Assert.IsFalse(int.TryParse("78.567".AsSpan(), 
            NumberStyles.AllowDecimalPoint, 
            new CultureInfo("en-US"), 
            out int decimalNum));

Parsing Other Numeric Strings

We’ve learned about parsing numeric strings using Parse() and TryParse(). However, the examples focus on System.Int32.

What about the other numeric types?

All the other numeric types have their respective Parse() and TryParse() methods with overloads similar to System.Int32.

So instead of an int.Parse(), we would use long.Parse(), double.Parse(), or a decimal.Parse() depending on whether the string representation (or span representation when applicable) is of a System.Int64, System.Double, or a System.Decimal number respectively.

The same is applicable for TryParse with long.TryParse(), double.TryParse(), decimal.TryParse() etc.

Conclusion

In the article, we learned about how the Parse and TryParse in C# work and their different overloads.
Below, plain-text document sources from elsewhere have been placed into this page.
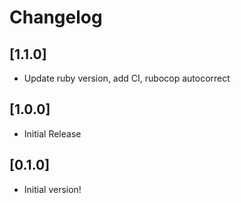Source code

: # Changelog

## [1.1.0]

- Update ruby version, add CI, rubocop autocorrect

## [1.0.0]

- Initial Release

## [0.1.0]

- Initial version!
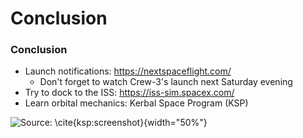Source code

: # Conclusion

### Conclusion

* Launch notifications: <https://nextspaceflight.com/>
    * Don't forget to watch Crew-3's launch next Saturday evening
* Try to dock to the ISS: <https://iss-sim.spacex.com/>
* Learn orbital mechanics: Kerbal Space Program (KSP)

![Source: \cite{ksp:screenshot}](ksp.jpg){width="50%"}
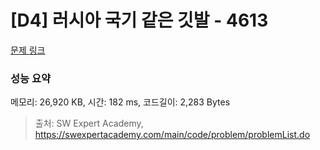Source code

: # [D4] 러시아 국기 같은 깃발 - 4613 

[문제 링크](https://swexpertacademy.com/main/code/problem/problemDetail.do?contestProbId=AWQl9TIK8qoDFAXj) 

### 성능 요약

메모리: 26,920 KB, 시간: 182 ms, 코드길이: 2,283 Bytes



> 출처: SW Expert Academy, https://swexpertacademy.com/main/code/problem/problemList.do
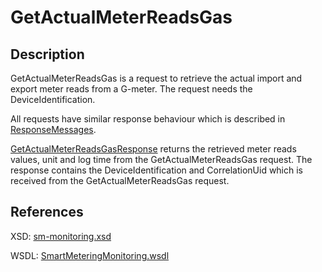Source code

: <!--
SPDX-FileCopyrightText: Contributors to the Documentation project

SPDX-License-Identifier: Apache-2.0
-->

# GetActualMeterReadsGas

## Description

GetActualMeterReadsGas is a request to retrieve the actual import and export meter reads from a G-meter. The request needs the DeviceIdentification.

All requests have similar response behaviour which is described in [ResponseMessages](../../responsemessages.md).

[GetActualMeterReadsGasResponse](getactualmeterreadsgasresponse.md) returns the retrieved meter reads values, unit and log time from the GetActualMeterReadsGas request. The response contains the DeviceIdentification and CorrelationUid which is received from the GetActualMeterReadsGas request.

## References

XSD: [sm-monitoring.xsd](https://github.com/OSGP/open-smart-grid-platform/blob/development/osgp/shared/osgp-ws-smartmetering/src/main/resources/schemas/sm-monitoring.xsd)

WSDL: [SmartMeteringMonitoring.wsdl](https://github.com/OSGP/open-smart-grid-platform/blob/development/osgp/shared/osgp-ws-smartmetering/src/main/resources/SmartMeteringMonitoring.wsdl)

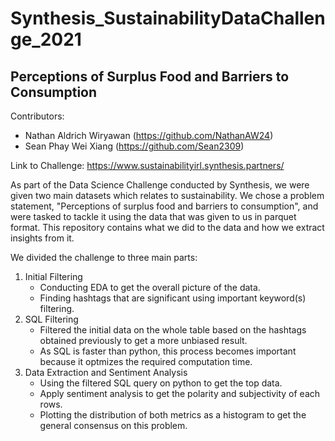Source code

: # Synthesis_SustainabilityDataChallenge_2021
## Perceptions of Surplus Food and Barriers to Consumption

Contributors:
- Nathan Aldrich Wiryawan (https://github.com/NathanAW24)
- Sean Phay Wei Xiang (https://github.com/Sean2309)

Link to Challenge:
https://www.sustainabilityirl.synthesis.partners/

As part of the Data Science Challenge conducted by Synthesis, we were given two main datasets which relates to sustainability. We chose a problem statement, "Perceptions of surplus food and barriers to consumption", and were tasked to tackle it using the data that was given to us in parquet format. This repository contains what we did to the data and how we extract insights from it.

We divided the challenge to three main parts:
1. Initial Filtering
   - Conducting EDA to get the overall picture of the data.
   - Finding hashtags that are significant using important keyword(s) filtering.
2. SQL Filtering
   - Filtered the initial data on the whole table based on the hashtags obtained previously to get a more unbiased result.
   - As SQL is faster than python, this process becomes important because it optmizes the required computation time.
3. Data Extraction and Sentiment Analysis
   - Using the filtered SQL query on python to get the top data.
   - Apply sentiment analysis to get the polarity and subjectivity of each rows.
   - Plotting the distribution of both metrics as a histogram to get the general consensus on this problem.
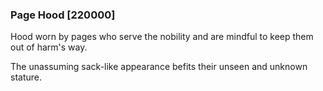 ### Page Hood [220000]

Hood worn by pages who serve the nobility and are mindful to keep them out of harm's way.

The unassuming sack-like appearance befits their unseen and unknown stature.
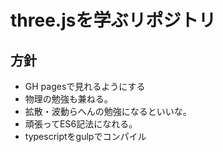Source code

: # three.jsを学ぶリポジトリ



## 方針
- GH pagesで見れるようにする
- 物理の勉強も兼ねる。
- 拡散・波動らへんの勉強になるといいな。
- 頑張ってES6記法になれる。
- typescriptをgulpでコンパイル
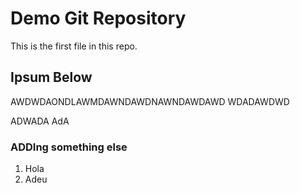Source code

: # Demo Git Repository

This is the first file in this repo.

## Ipsum Below

AWDWDAONDLAWMDAWNDAWDNAWNDAWDAWD
WDADAWDWD


ADWADA
AdA

### ADDIng something else

1. Hola
2. Adeu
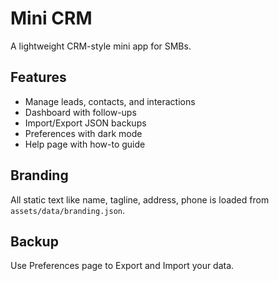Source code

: # Mini CRM

A lightweight CRM-style mini app for SMBs.

## Features
- Manage leads, contacts, and interactions
- Dashboard with follow-ups
- Import/Export JSON backups
- Preferences with dark mode
- Help page with how-to guide

## Branding
All static text like name, tagline, address, phone is loaded from `assets/data/branding.json`.

## Backup
Use Preferences page to Export and Import your data.
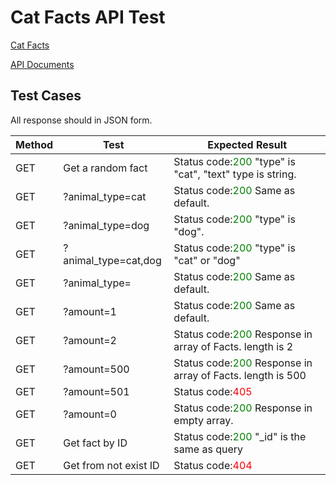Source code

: # Cat Facts API Test


[Cat Facts](https://cat-fact.herokuapp.com/)

[API Documents](https://alexwohlbruck.github.io/cat-facts/docs/)

## Test Cases
All response should in JSON form.

| Method | Test                  | Expected Result                                                                             |
| ------ | --------------------- | ------------------------------------------------------------------------------------------- |
| GET    | Get a random fact     | Status code:<span style="color: green">200</span> "type" is "cat", "text" type is string.   |
| GET    | ?animal_type=cat      | Status code:<span style="color: green">200</span> Same as default.                          |
| GET    | ?animal_type=dog      | Status code:<span style="color: green">200</span> "type" is "dog".                          |
| GET    | ?animal_type=cat,dog  | Status code:<span style="color: green">200</span> "type" is "cat" or "dog"                  |
| GET    | ?animal_type=         | Status code:<span style="color: green">200</span> Same as default.                          |
| GET    | ?amount=1             | Status code:<span style="color: green">200</span> Same as default.                          |
| GET    | ?amount=2             | Status code:<span style="color: green">200</span> Response in array of Facts. length is 2   |
| GET    | ?amount=500           | Status code:<span style="color: green">200</span> Response in array of Facts. length is 500 |
| GET    | ?amount=501           | Status code:<span style="color: red">405</span>                                             |
| GET    | ?amount=0             | Status code:<span style="color: green">200</span> Response in empty array.                  |
| GET    | Get fact by ID        | Status code:<span style="color: green">200</span> "_id" is the same as query                |
| GET    | Get from not exist ID | Status code:<span style="color: red">404</span>                                             |
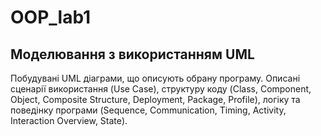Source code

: # OOP_lab1

## Моделювання з використанням UML

Побудувані UML діаграми, що описують обрану програму. Описані
сценарії використання (Use Case), структуру коду (Class, Component, Object,
Composite Structure, Deployment, Package, Profile), логіку та поведінку програми
(Sequence, Communication, Timing, Activity, Interaction Overview, State).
Parse() is useful in the scenarios where we care about the type of exception that can occur during failure to convert a string to its numerical value. Whereas, with TryParse() we get a better alternative in terms of performance and reliability by not having to deal with exception handling.

Hence, in cases where we don’t need the exact details of the exceptions, it’s almost always better to go with TryParse().